Like proteins, cells can be immobilized on solid surfaces with the use of hydrophobins. Artificial materials can be used to replace or support a variety of body parts including bone, spinal, cardiac and dental tissues. The non-physiological character of these materials often leads to poor integration into human tissue and makes it necessary to develop implant materials that have improved biocompatibility. Hydrophobins can be used to improve the biocompatibility of implant materials. A hydrophobin optimally suited to coat a particular implant can be identified by screening the large variety of naturally occurring hydrophobins.

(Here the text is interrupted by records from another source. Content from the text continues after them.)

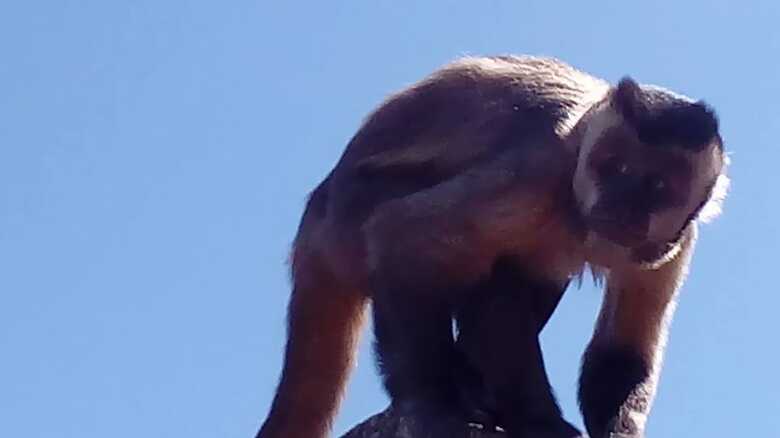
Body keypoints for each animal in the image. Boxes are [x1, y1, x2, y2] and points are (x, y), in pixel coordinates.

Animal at [255, 55, 728, 438]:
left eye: (658, 185)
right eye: (617, 167)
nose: (621, 200)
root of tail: (317, 208)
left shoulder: (677, 240)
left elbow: (622, 354)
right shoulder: (539, 174)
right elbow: (400, 234)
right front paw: (430, 403)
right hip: (347, 222)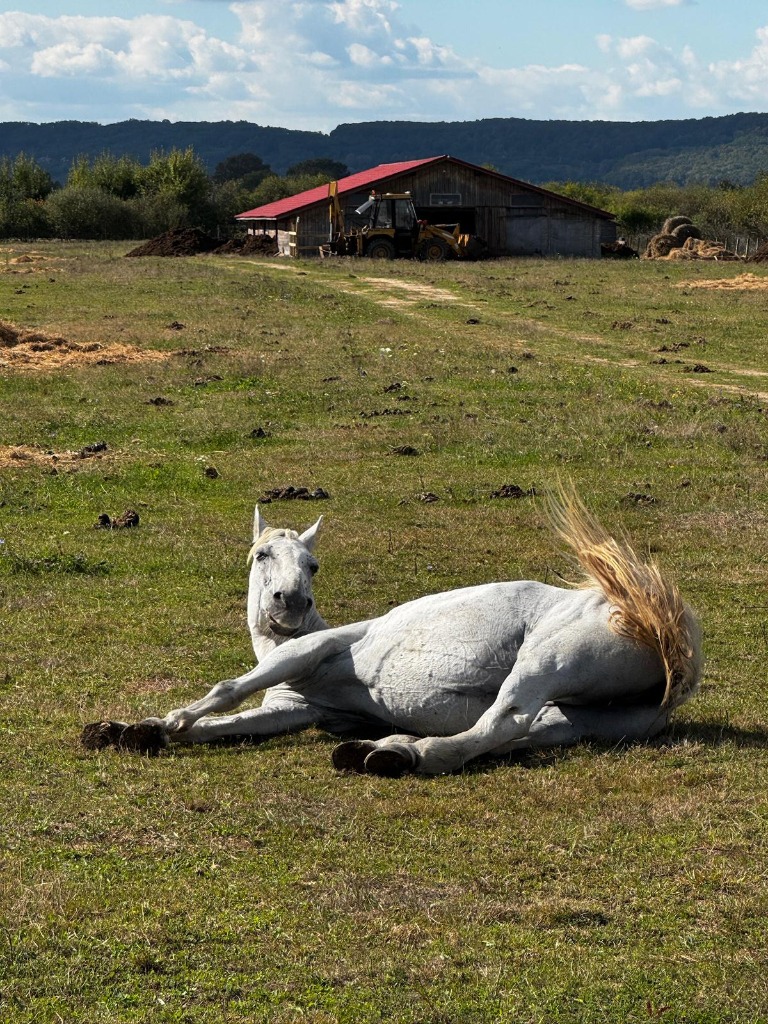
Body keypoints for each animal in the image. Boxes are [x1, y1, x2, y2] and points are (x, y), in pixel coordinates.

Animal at [81, 489, 702, 776]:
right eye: (262, 555)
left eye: (313, 565)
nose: (291, 603)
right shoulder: (295, 709)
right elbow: (232, 724)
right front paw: (140, 730)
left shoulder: (308, 651)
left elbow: (226, 690)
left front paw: (163, 723)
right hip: (584, 718)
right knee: (519, 733)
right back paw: (385, 747)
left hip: (545, 664)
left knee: (503, 722)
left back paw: (403, 757)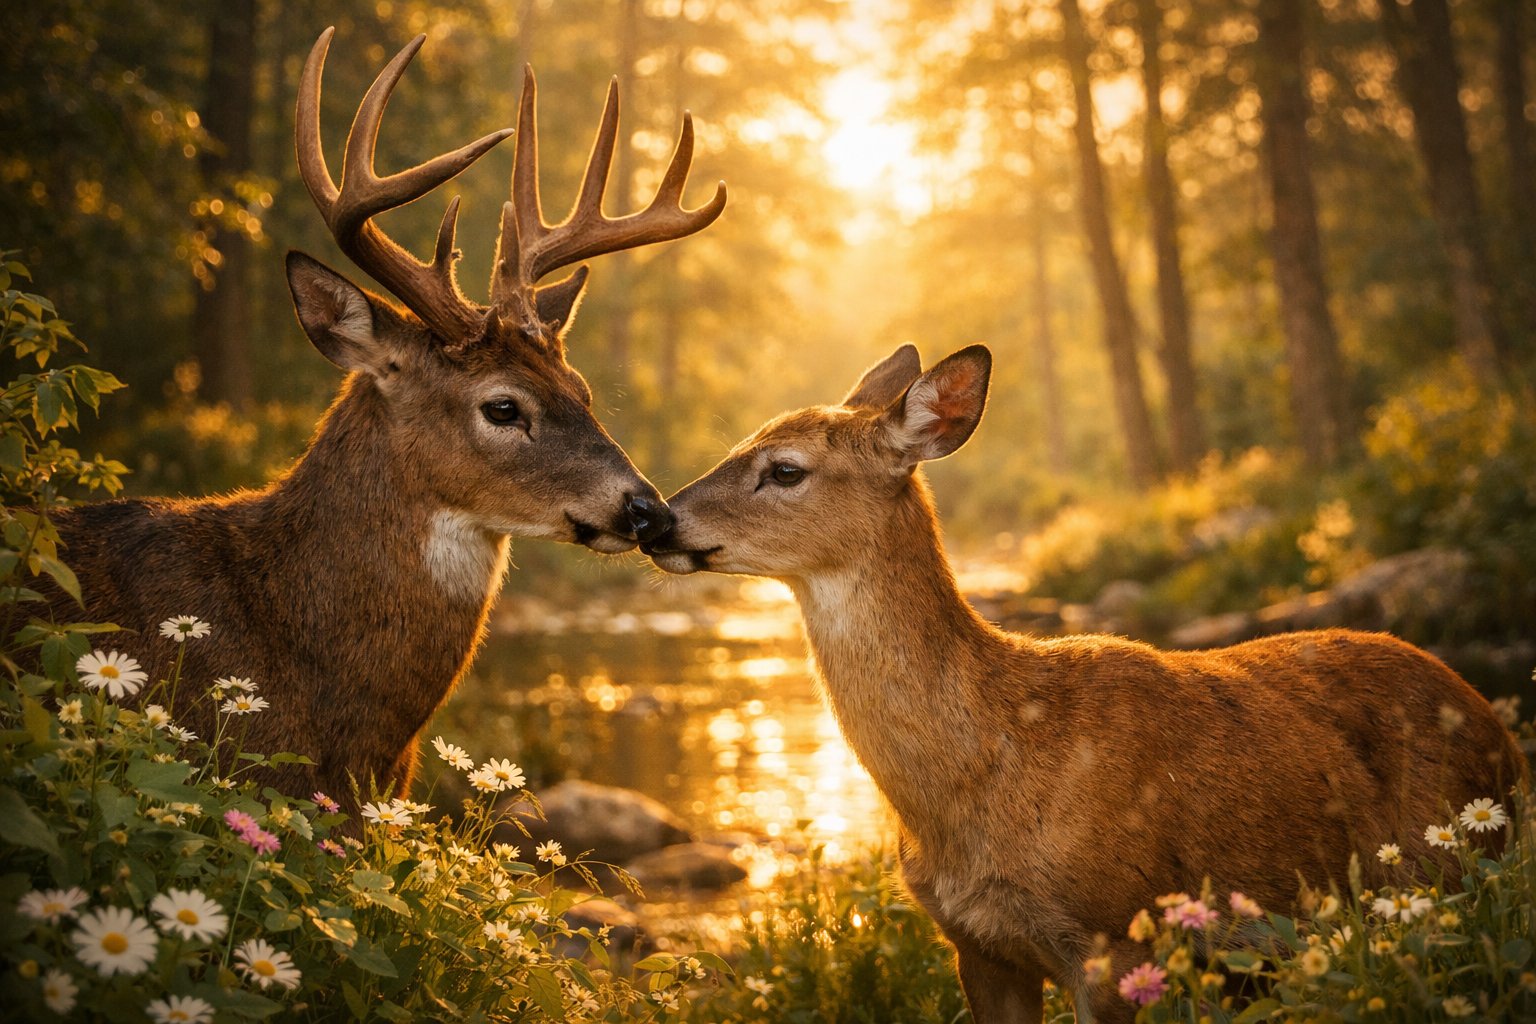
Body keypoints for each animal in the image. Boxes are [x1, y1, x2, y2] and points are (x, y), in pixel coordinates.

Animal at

Alternatively, hydrophobins can be modified by chemical cross-linking or genetic engineering [91]. In any case, a hydrophobin should not be immunogenic or toxic for use in a medical application. Low antibody titers, if any, were obtained when class I hydrophobins (e.g., SC3 and SC4 of S. commune) were injected subcutaneous into rabbits, indicating that hydrophobins are hardly immunogenic [91]. In fact, it has been suggested [16] and later shown [35] that, by covering fungal aerial structures, hydrophobins shield antigens in the cell wall, thereby protecting the fungal structure from the immune system. These observations indicate that the use of hydrophobins in medical applications will probably not elicit immunogenic reactions.

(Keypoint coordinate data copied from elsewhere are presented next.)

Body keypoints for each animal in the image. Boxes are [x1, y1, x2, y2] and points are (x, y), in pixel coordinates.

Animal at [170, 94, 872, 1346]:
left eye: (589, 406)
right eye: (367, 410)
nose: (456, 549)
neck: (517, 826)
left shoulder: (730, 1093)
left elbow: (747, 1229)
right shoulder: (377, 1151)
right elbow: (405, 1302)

Growth of fibroblasts on Teflon served as the first model system to assess biocompatibility of hydrophobins [59,91,92]. Mouse fibroblasts grown on bare Teflon are round and not spread flat, indicating poor attachment. Coating with RGD-SC3, but not SC3, improves growth of the fibroblasts but TrSC3 was shown to be even better. TrSC3 not only increased cell numbers on Teflon, also the morphology of the cells was identical to that of cells grown on Tissue Culture Polystyrene. Similar to TrSC3, the natural hydrophobin SC4 promoted cell growth. These two hydrophobins share only 45% amino-acid identity but they form a less wettable coating compared to SC3. This suggests that the wettability is the determinant for promoting cell growth. Although cell growth was promoted, mitochondrial activities were affected by a coating with SC3 or SC4 in the α-helical state [91]. Interestingly, reduction of mitochondrial activity was negligible when SC3 and SC4 were in the β-sheet conformation [92]. As long as the significance of a reduced cellular activity is not clear, class I hydrophobins in the β-sheet conformation seem to be the preferred coatings. Class II hydrophobins have also been used to stimulate cell growth on solid surfaces [93]. A HFBI coating was used to adhere collagen to the hydrophobic surface of PDMS. The HFBI/collagen layer promoted adhesion and growth of human embryonic kidney cells. Similarly, growth of neural stem cells was promoted on micro-domains that had been coated with a HFBI/serum protein layer [94]. In this way, micro-patterns of neural stem cells were obtained on poly(lactic-co-glycolic acid) (PLGA) films. In other words, this method enabled controlled neural stem cell adhesion on the PLGA film.

6. Conclusions

By self-assembly, hydrophobins change the nature of a surface. This is of great importance in the life style of fungi, but can also be exploited in technical and medical applications. Hydrophobins can be used to change the wettability and/or the friction of a surface. Moreover, these amphipathic protein assemblages can be used to pattern surfaces with chemical groups or molecules. They can also be used to provide surfaces with a biocompatible layer that prevents denaturation of proteins and that promote cell growth. Industrial application of hydrophobins requires large scale production of these proteins. Gram per liter production of class II hydrophobins was achieved in T. reesei [95], but maximal production of class I hydrophobins in S. commune [19,77] and Pichia pastoris [96] was at least 10-fold less. Interestingly, a fusion of the class I hydrophobin DewA and (a truncated form of) yaaD of Bacillus subtilis was recently produced in Escherichia coli. Using a pilot plant, this resulted in kilogram scale purified hydrophobin [97]. These production levels will promote hydrophobins from proteins with potential, into proteins with applications. For these applications, one can choose from a palette of naturally occurring and engineered hydrophobins.